Violence that broke out in Myanmar’s Rakhine state in June has left almost 90 people dead from the Rohingya and majority Buddhist community, and neighbouring Bangladesh has barred new refugees from entering.
A team of four US officials travelled to the two countries last month to meet officials and civil society representatives as they assessed the conditions of the Rohingya, whom Myanmar does not consider to be citizens.
Kelly Clements, deputy assistant secretary of state for population, refugees and migration, said that she and her colleagues spoke to authorities in Myanmar about “a path to citizenship for those Rohingya with claims.”
“Peace is possible in Rakhine state only through economic development, poverty alleviation and ensuring basic rights for residents,” she told an event held by the Open Society Foundations and Refugees International.
The 800,000 Rohingya in Myanmar, formerly known as Burma, speak a dialect similar to one in Bangladesh and are seen by many Burmese as illegal immigrants.
Home to some 300,000 Rohingya, Bangladesh has barred foreign charities from assistance for fear that they would encourage a new influx of refugees.
Clements said that the United States has been a “steadfast” supporter of aid to Bangladesh and hoped that the country would assist Rohingya on its soil, most of whom are undocumented.

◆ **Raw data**
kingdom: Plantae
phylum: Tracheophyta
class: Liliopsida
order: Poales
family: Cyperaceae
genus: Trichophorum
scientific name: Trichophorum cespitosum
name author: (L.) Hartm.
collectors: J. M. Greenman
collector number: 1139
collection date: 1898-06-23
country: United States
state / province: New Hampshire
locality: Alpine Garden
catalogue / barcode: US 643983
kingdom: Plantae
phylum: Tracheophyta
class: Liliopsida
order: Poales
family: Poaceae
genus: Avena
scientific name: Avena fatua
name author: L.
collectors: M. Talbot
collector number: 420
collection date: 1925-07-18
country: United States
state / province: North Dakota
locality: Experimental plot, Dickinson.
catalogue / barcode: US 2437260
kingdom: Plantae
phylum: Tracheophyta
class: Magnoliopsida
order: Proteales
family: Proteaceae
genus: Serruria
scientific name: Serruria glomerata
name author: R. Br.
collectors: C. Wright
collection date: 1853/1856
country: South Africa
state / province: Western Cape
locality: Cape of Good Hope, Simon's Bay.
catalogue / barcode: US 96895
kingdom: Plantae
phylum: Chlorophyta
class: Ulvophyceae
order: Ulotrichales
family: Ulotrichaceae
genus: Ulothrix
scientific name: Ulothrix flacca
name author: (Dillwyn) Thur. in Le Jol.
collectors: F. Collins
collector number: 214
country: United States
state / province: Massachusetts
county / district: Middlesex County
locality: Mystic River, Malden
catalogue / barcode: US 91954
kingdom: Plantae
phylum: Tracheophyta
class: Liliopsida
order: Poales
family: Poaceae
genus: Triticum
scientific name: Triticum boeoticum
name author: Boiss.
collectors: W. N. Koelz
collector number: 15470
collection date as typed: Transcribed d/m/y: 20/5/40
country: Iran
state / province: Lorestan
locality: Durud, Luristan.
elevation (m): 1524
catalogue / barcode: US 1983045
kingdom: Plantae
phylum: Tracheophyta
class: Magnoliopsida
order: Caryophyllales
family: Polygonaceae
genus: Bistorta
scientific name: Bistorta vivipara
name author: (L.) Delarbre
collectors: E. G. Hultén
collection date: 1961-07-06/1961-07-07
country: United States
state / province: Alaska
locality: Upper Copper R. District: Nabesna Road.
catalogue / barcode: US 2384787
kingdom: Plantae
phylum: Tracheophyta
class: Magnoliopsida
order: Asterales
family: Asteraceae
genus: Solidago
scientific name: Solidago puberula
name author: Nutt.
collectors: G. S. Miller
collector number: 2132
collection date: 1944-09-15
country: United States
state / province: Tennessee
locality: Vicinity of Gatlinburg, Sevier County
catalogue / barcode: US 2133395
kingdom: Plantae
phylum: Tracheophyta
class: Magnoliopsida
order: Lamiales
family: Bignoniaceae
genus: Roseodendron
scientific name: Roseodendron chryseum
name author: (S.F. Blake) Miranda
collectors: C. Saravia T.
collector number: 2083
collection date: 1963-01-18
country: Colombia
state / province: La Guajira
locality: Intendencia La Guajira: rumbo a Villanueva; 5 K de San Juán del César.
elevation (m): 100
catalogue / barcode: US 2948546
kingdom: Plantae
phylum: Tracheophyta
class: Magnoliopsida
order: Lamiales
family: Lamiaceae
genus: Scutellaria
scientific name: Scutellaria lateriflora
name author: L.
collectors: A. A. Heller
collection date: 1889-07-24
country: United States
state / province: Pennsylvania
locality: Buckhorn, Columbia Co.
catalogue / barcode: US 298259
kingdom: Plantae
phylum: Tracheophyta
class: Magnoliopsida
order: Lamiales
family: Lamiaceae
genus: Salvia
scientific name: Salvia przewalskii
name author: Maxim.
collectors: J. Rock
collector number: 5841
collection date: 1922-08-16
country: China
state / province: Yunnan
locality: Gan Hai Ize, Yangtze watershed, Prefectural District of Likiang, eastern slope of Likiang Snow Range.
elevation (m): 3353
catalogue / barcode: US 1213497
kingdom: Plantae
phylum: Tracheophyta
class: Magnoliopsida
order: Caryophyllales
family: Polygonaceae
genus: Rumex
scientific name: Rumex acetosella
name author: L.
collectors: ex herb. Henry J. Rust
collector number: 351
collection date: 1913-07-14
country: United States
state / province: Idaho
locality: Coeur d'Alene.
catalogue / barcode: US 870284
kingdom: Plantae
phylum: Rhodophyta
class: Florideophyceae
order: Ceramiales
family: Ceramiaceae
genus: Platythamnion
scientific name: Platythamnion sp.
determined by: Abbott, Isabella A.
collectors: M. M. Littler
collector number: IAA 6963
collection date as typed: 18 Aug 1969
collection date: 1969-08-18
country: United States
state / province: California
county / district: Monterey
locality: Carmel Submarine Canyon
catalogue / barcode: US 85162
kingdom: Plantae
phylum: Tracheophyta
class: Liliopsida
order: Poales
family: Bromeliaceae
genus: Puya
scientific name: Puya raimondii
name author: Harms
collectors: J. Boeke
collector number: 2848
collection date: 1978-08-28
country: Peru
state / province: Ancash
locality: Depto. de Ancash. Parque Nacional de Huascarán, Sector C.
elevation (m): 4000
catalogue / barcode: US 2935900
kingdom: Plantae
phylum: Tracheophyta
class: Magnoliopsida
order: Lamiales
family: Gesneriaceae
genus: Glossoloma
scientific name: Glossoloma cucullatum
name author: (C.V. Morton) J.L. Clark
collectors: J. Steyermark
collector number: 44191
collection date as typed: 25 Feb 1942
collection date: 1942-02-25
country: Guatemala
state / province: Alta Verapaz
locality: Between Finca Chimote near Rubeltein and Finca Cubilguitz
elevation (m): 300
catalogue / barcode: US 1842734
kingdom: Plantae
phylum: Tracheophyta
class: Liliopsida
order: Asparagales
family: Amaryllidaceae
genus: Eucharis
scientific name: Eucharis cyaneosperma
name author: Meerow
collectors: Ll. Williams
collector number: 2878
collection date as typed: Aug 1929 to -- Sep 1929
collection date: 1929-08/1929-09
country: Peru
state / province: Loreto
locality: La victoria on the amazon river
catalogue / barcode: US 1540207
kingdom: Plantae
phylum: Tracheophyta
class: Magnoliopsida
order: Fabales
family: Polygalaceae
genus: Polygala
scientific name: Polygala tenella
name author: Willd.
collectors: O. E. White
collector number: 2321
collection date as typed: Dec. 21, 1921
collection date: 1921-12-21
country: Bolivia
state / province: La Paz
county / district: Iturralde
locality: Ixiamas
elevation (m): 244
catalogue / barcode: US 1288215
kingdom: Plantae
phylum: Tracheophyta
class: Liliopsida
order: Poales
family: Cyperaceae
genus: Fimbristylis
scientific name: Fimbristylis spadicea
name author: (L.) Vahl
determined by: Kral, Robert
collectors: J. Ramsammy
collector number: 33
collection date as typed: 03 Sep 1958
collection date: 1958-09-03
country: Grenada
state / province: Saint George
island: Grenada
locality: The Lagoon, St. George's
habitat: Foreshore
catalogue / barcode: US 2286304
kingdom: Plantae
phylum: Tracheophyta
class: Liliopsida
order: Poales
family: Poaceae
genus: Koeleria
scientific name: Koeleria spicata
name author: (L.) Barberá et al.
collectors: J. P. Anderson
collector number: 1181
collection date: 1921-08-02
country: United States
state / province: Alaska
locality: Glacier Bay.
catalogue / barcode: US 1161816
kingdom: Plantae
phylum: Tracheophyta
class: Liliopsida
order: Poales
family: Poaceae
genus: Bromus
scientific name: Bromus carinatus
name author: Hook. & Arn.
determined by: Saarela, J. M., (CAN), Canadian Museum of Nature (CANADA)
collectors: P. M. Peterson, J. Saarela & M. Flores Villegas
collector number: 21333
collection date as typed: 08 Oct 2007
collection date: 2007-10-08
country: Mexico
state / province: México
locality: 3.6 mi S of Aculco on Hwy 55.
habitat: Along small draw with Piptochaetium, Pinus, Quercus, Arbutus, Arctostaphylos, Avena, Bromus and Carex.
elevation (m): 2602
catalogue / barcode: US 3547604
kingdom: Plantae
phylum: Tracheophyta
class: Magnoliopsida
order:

◆ **To-do list**
#1 Can you condense the paragraph of the Rohingya article that begins "A team of four US officials" into one shorter sentence that keeps its main facts?
#2 Could you write the next paragraph of the Rohingya article, picking up after its final sentence?
None of the data is needed here.

◆ **Results of the exercise**
#1 Last month, four US officials visited Myanmar and Bangladesh, meeting officials and civil society representatives to assess the conditions of the Rohingya, whom Myanmar does not consider citizens.

#2
“We have urged the government of Bangladesh to register this population and improve their living conditions, as well as those of the Bangladeshi community that hosts them,” she said.
But Clements, who has worked on the Rohingya issue for two decades, said she saw growing needs among the community with rising malnutrition rates and more parents pulling children from school to earn money.
“Sadly, solutions to this protracted displacement appear increasingly elusive,” she said.
Secretary of State Hillary Clinton called for the Rohingya mission as the United States seeks to encourage dramatic recent reforms in Myanmar, whose President Thein Sein has freed prisoners, eased censorship and reached out to the ethnic rebels.
Opposition icon Aung San Suu Kyi, who spent most of the past two decades under house arrest, has been elected to parliament and paid a landmark visit to Washington last month.